=== Stored data ===

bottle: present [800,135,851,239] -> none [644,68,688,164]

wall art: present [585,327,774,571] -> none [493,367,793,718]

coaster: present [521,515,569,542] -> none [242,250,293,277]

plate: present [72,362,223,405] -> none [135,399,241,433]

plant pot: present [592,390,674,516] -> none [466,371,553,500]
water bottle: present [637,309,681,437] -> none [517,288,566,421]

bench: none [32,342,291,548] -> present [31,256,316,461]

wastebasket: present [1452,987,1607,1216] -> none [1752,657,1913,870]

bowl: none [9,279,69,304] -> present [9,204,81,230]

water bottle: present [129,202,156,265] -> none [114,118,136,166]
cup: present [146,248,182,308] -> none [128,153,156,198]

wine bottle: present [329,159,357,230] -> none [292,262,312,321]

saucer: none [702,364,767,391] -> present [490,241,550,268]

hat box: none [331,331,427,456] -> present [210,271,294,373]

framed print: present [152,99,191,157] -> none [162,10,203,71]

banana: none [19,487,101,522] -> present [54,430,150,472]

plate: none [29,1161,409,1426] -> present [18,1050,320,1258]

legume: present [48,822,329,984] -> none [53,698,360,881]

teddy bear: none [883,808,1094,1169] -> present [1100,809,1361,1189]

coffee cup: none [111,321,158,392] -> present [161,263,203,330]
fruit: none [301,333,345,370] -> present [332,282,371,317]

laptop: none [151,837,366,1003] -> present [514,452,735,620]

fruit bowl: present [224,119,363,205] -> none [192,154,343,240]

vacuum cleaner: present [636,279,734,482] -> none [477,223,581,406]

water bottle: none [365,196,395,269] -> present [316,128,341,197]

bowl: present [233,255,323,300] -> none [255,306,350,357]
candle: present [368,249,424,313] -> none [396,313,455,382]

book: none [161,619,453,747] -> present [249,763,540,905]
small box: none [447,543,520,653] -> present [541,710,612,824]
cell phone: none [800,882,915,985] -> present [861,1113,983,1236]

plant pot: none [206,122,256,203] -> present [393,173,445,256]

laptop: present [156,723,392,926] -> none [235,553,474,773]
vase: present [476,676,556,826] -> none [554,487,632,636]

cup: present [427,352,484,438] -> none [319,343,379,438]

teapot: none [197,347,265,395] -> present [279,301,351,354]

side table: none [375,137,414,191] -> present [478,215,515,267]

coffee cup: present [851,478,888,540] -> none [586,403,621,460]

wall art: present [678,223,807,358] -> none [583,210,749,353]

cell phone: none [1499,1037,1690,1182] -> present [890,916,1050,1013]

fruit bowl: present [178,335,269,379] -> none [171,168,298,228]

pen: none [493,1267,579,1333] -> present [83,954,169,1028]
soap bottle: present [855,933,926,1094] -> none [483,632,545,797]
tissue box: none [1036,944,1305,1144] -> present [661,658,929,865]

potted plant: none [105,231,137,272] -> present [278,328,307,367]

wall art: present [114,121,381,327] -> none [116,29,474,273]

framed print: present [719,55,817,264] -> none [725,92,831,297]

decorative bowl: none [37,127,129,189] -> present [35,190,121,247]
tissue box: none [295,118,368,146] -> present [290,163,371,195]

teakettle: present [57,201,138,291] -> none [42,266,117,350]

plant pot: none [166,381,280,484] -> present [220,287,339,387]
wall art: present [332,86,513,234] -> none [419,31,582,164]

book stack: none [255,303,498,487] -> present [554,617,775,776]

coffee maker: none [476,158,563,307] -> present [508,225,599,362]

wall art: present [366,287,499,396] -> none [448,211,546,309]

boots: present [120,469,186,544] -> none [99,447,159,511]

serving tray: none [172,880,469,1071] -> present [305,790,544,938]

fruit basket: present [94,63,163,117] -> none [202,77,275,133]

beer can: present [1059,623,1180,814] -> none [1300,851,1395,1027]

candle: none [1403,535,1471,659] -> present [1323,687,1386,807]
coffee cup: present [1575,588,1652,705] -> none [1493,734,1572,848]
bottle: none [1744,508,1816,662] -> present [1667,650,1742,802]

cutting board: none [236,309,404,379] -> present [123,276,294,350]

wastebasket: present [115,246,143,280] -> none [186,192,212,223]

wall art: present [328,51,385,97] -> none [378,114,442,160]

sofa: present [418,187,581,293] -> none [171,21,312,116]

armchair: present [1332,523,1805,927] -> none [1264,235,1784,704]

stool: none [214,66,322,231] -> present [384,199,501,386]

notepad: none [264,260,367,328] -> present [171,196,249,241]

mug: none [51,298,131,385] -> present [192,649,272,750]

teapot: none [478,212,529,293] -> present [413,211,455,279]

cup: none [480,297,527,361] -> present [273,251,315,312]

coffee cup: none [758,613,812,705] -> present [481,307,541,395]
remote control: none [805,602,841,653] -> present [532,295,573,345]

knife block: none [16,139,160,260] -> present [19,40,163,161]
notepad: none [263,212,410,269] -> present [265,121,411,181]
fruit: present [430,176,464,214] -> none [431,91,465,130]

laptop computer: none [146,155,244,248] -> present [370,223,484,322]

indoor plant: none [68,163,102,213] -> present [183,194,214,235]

===

▸ **To do**: Wherever the string "print" is found in the entries, copy the line it sits in.

▸ **The answer**:
framed print: present [152,99,191,157] -> none [162,10,203,71]
framed print: present [719,55,817,264] -> none [725,92,831,297]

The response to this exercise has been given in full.